The root cellars of Twillingate: A personal passion for local history
Elliston has earned its reputation as the root cellar capital of the world, but Twillingate could give it a run for the title.
Some 232 root cellars have been counted so far in the Twillingate area, and Otto Sansome is the man who has taken the time to document each every one.
During a recent interview at his home, atop a cliff in Durrell and where his wife grew up in as a kid, Sansome showed me a photo album that holds proof of his work.
"They were all used for vegetables years ago," he told me, explaining how root cellars allowed people to protect their vegetables in the era before refrigerators.
"Some are built with concrete. You could get some that was made out of gravel, dirt."
Once I got started at it, I couldn't stop. I had to get most all of them.- Otto Sansome
For each of the dozens of root cellars that he has catalogued in the Twillingate area, Sansome has placed a photograph and handwritten notes on the date they were built and who owned them.
I asked him how he found them all.
"I'd stop and somebody would tell me there was another cellar over there and go to the next fellow and he would tell me the same thing," he said.
"Once I got started at it, I couldn't stop. I had to get most all of them. A lot of people saying, all you doing, make money. I said no, I'm just doing this on my own."
A Memorial University student used his information for her own research.

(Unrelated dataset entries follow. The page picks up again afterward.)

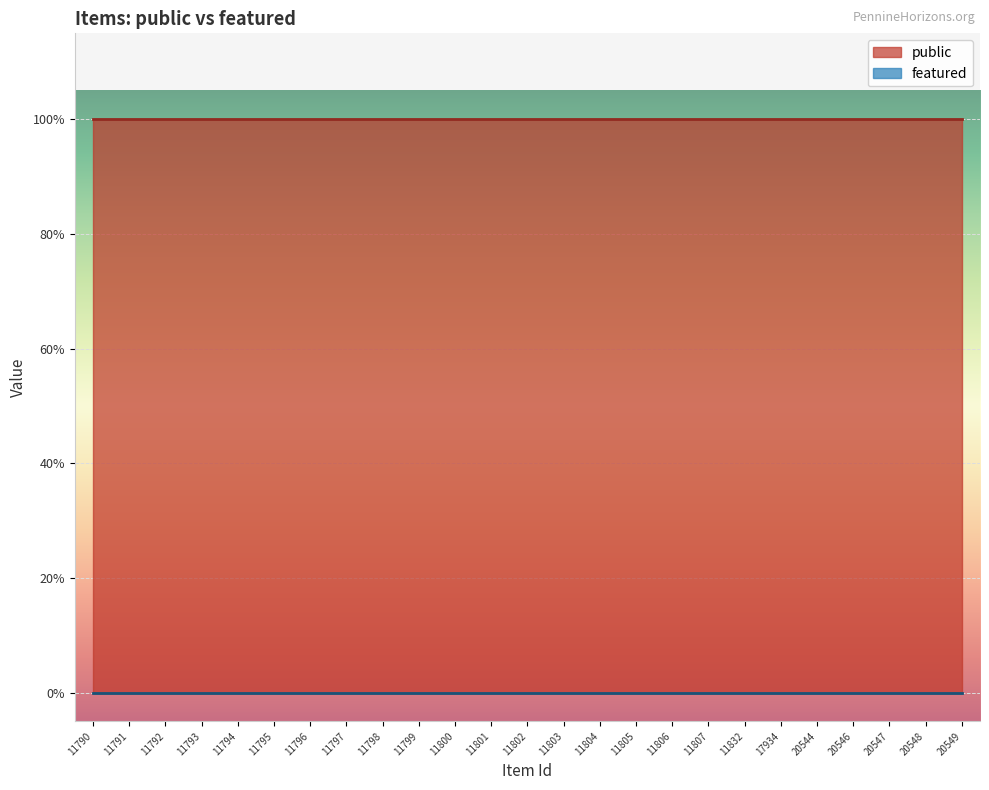

At how many categories does at least one series exceed 0?

25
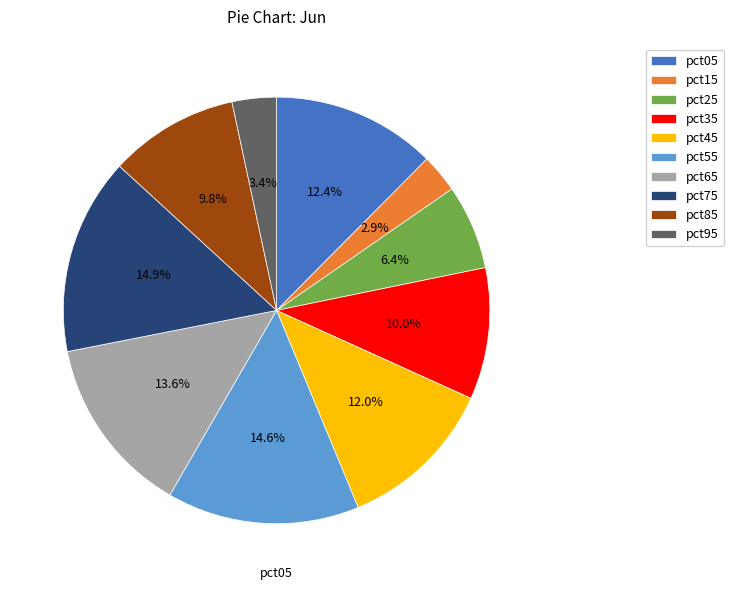

To the nearest percent, what percentage of the pie is pct65?

14%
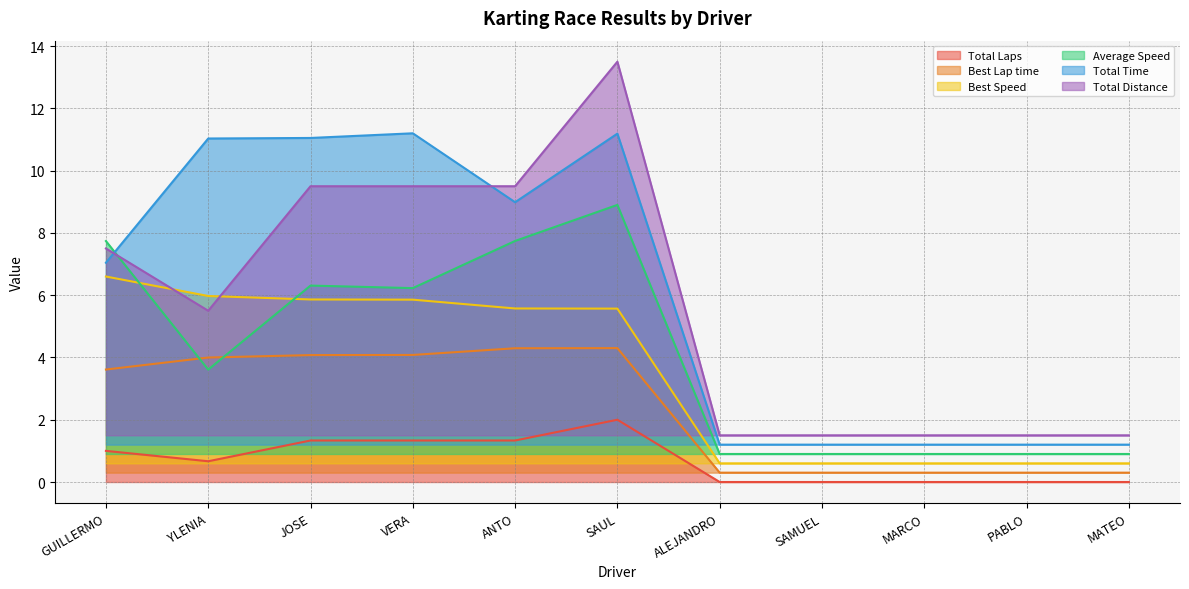

True or false: Total Laps has more than 2 interior local peaks.

False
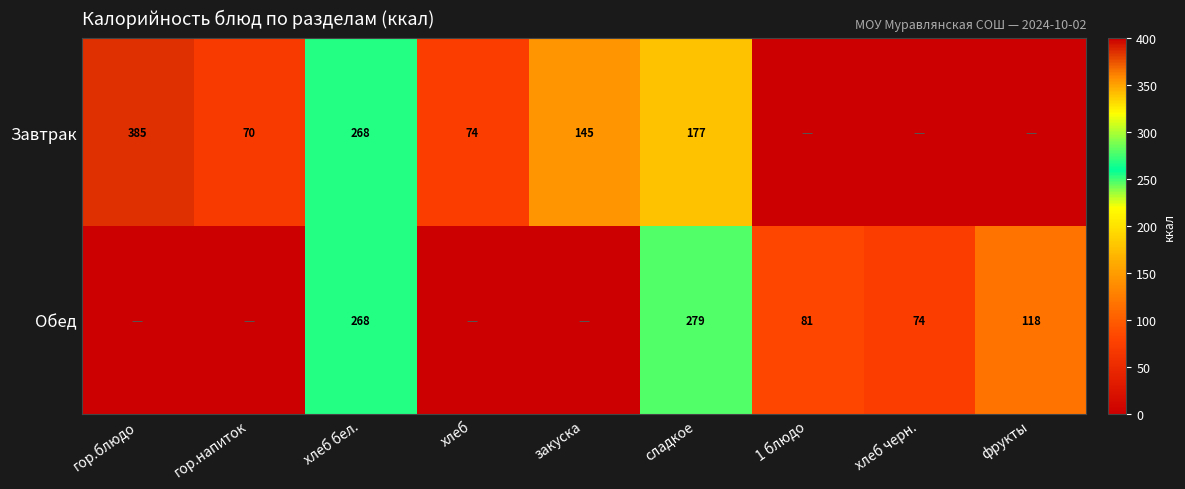

What is the spread (max minus min) of values at гор.блюдо?

385.4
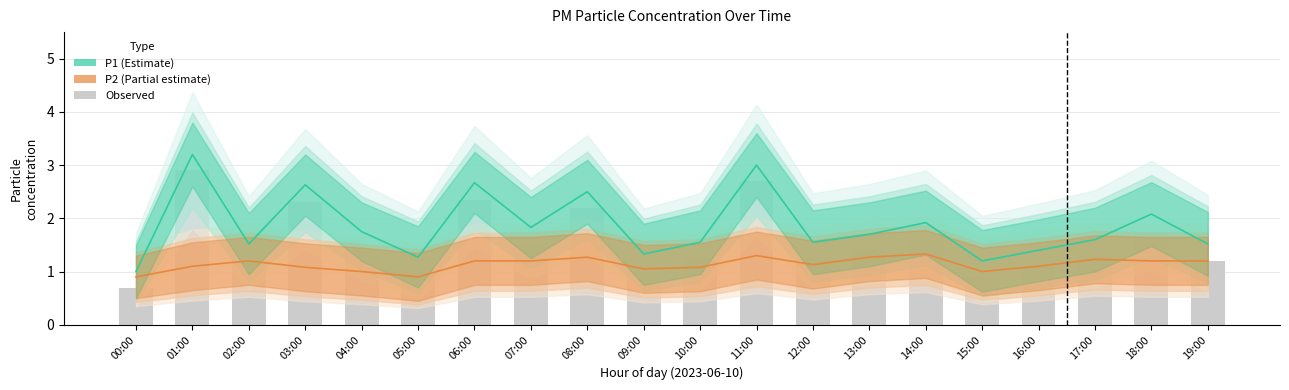

Rank the categories by value from lowest to highest.

00:00, 15:00, 05:00, 09:00, 16:00, 02:00, 19:00, 10:00, 12:00, 17:00, 04:00, 13:00, 07:00, 14:00, 18:00, 08:00, 03:00, 06:00, 11:00, 01:00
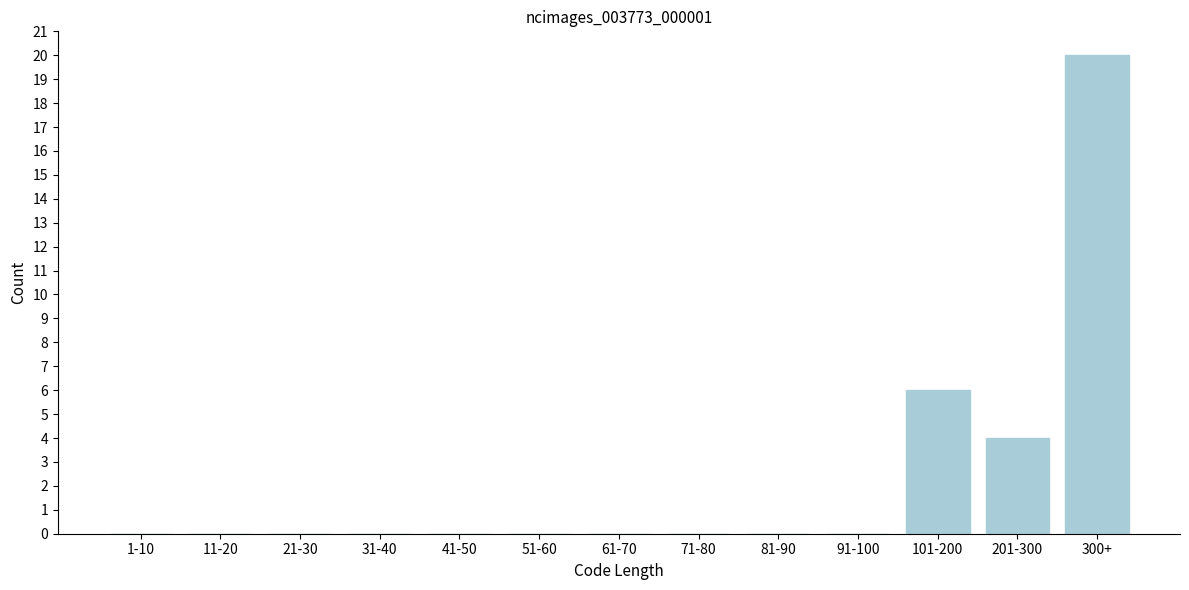

Reading left to right, extract all data points from this chart.

1-10=0	11-20=0	21-30=0	31-40=0	41-50=0	51-60=0	61-70=0	71-80=0	81-90=0	91-100=0	101-200=6	201-300=4	300+=20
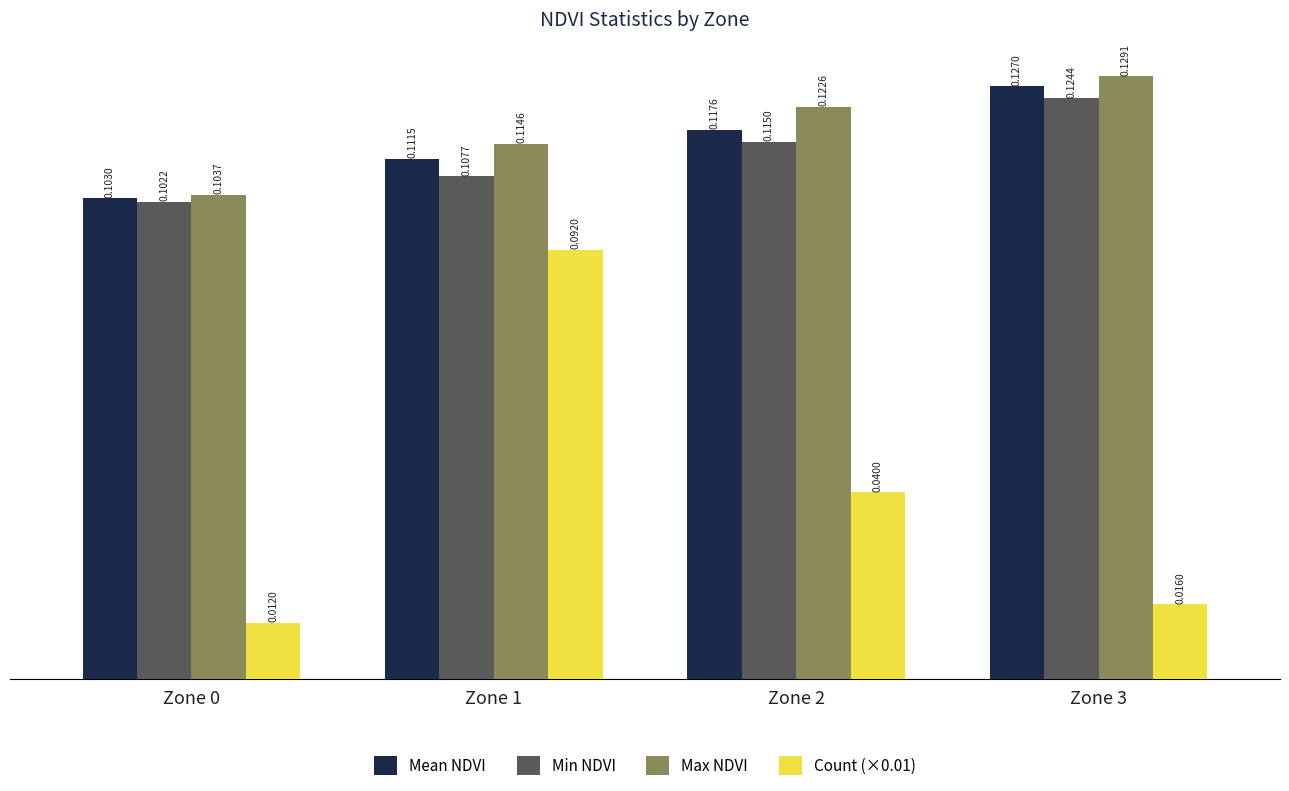

Which series has the widest spread of values?

Count (×0.01)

Some of the root cellars have also be catalogued online, along with GPS coordinates.
Only a few still in use
On Sansome's own property is an empty root cellar, with a faded red split door. There are empty bins on the shelves and the domed concrete walls were still covered in frost during my recent visit.
"They just done this with boards, come up round like that [...] while they poured the concrete first. Then they took the boards down. But we don't use this any more."
We left his cellar and Sansome took me on a tour through the twisting roads and sharp hills of the Twillingate area.
He's memorized the location of all cellars. Eventually he took me to a root cellar with a top hatch that sits along the shore. He said it's like the one he had when he was a boy.
"It was up on banks," he said. "It had a top like that. And it was so they wouldn't have to dig out the door in the winter."
Only a couple of the root cellars we see have new locks and freshly painted doors. Most have fallen into disrepair; others have been taken down.
"Well, there's nobody don't want any vegetables any more. Buying them all. That's what we do."
But Sansome is still hoping to continue his work. He suggests that I come back for another visit, to see more of the local history he has uncovered.